Across the street to the north, it would be hard to miss:

6. Heian Shrine

If orange and green are your favorite colors, you're going to love Heian Shrine, one of Kyoto's most famous. Although it was built as late as 1895 in commemoration of the 1,100th anniversary of the founding of Kyoto, Heian Shrine is a replica of the city's first administrative quarters, built in Kyoto in 794, giving you some idea of the architecture back then. The most important thing to see here is the garden, the entrance to which is on your left as you face the main hall. Typical of gardens constructed during the Meiji Era, it's famous for its weeping cherry trees in spring, its irises and waterlilies in summer, and its changing maple leaves in the fall. I love sitting on the bench on the wooden bridge topped by a phoenix; you'll probably want to dawdle here, too.

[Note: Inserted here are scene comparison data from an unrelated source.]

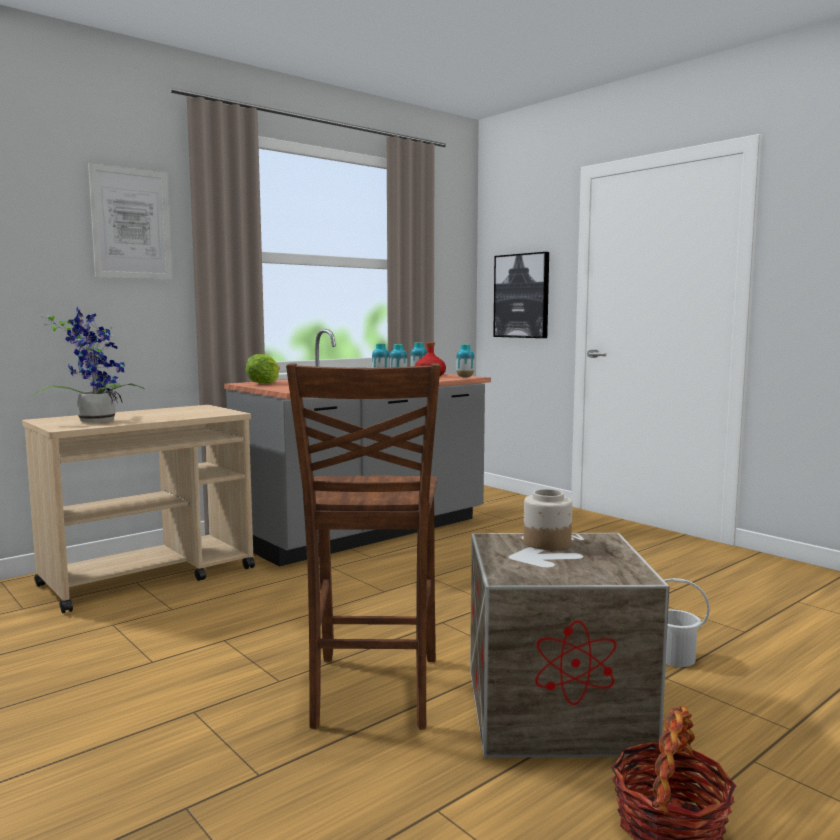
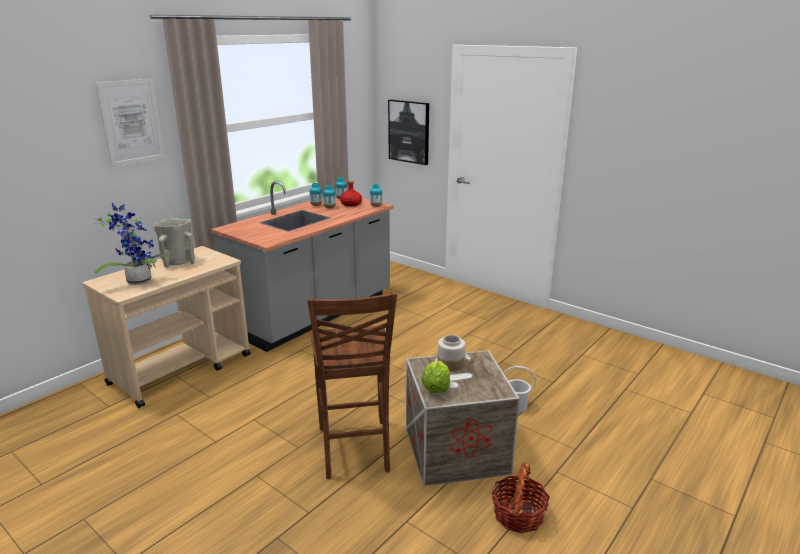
camera: 10 degrees left, 15 degrees up
lettuce [246,354,280,384] -> lettuce moved to [421,361,450,393]
none -> beige vase [153,218,195,268]

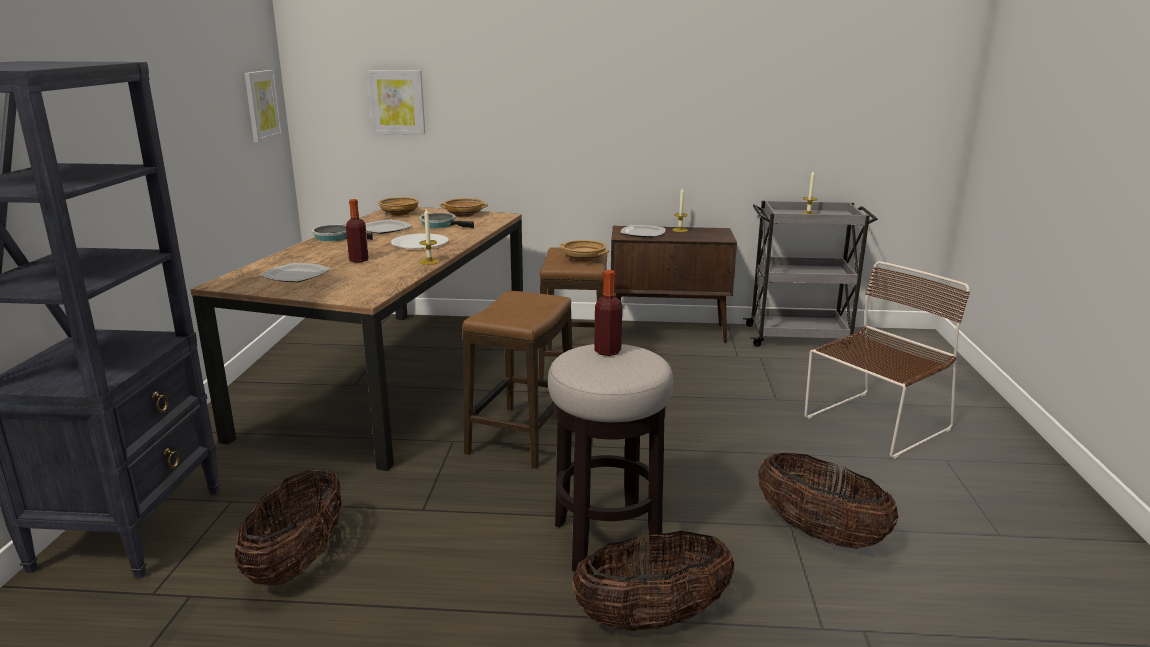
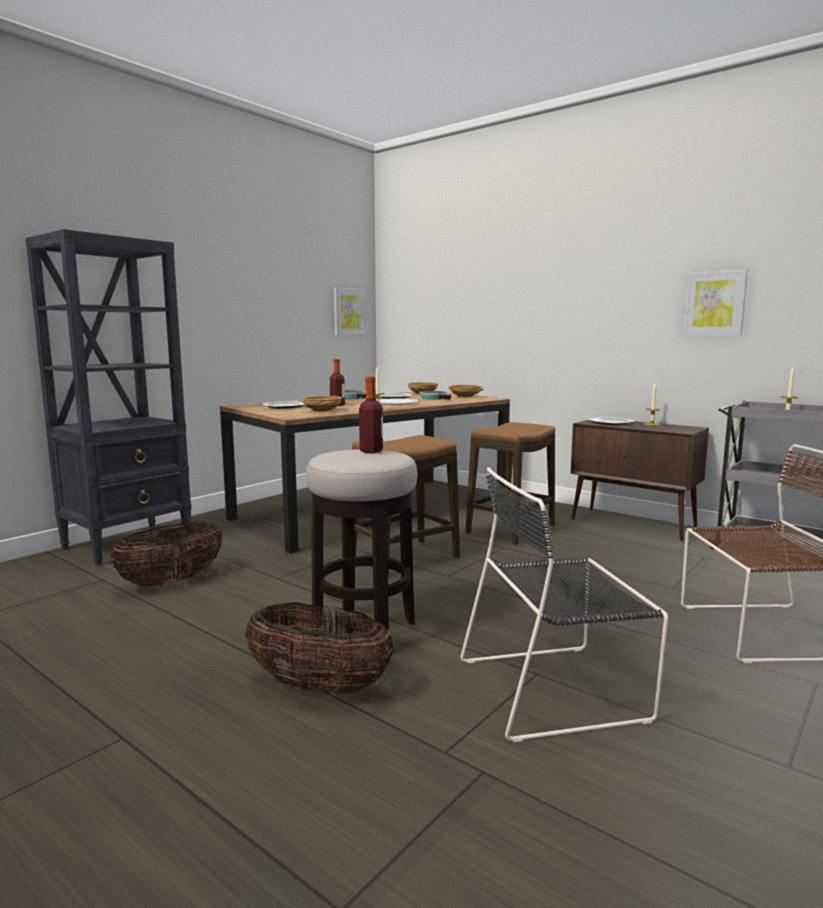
camera: 35 degrees right, 10 degrees down
picture [367,70,425,135] -> picture moved to [683,269,748,336]
beige bowl [559,240,609,262] -> beige bowl moved to [302,396,342,412]
basket [758,452,899,549] -> black chair [460,467,668,742]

Take a right out of the shrine's main exit onto Reisen Dori and then take the next right, which after 5 minutes will bring you to the:

7. Kyoto Handicraft Center

This center is located behind the shrine on its north side. It's the best place in Kyoto for one-stop shopping for souvenirs of Japan, including pearls, kimono and the less-formal yukata, fans, paper products, toys, and more.. You may want to take advantage of the free shuttle service the center provides to major hotels in Kyoto four times per afternoon; the last bus departs at 6pm. Otherwise, take bus no. 206 for Kyoto Station or 203 for downtown Kyoto.

Note: This information was accurate when it was published, but can change without notice. Please be sure to confirm all rates and details directly with the companies in question before planning your trip.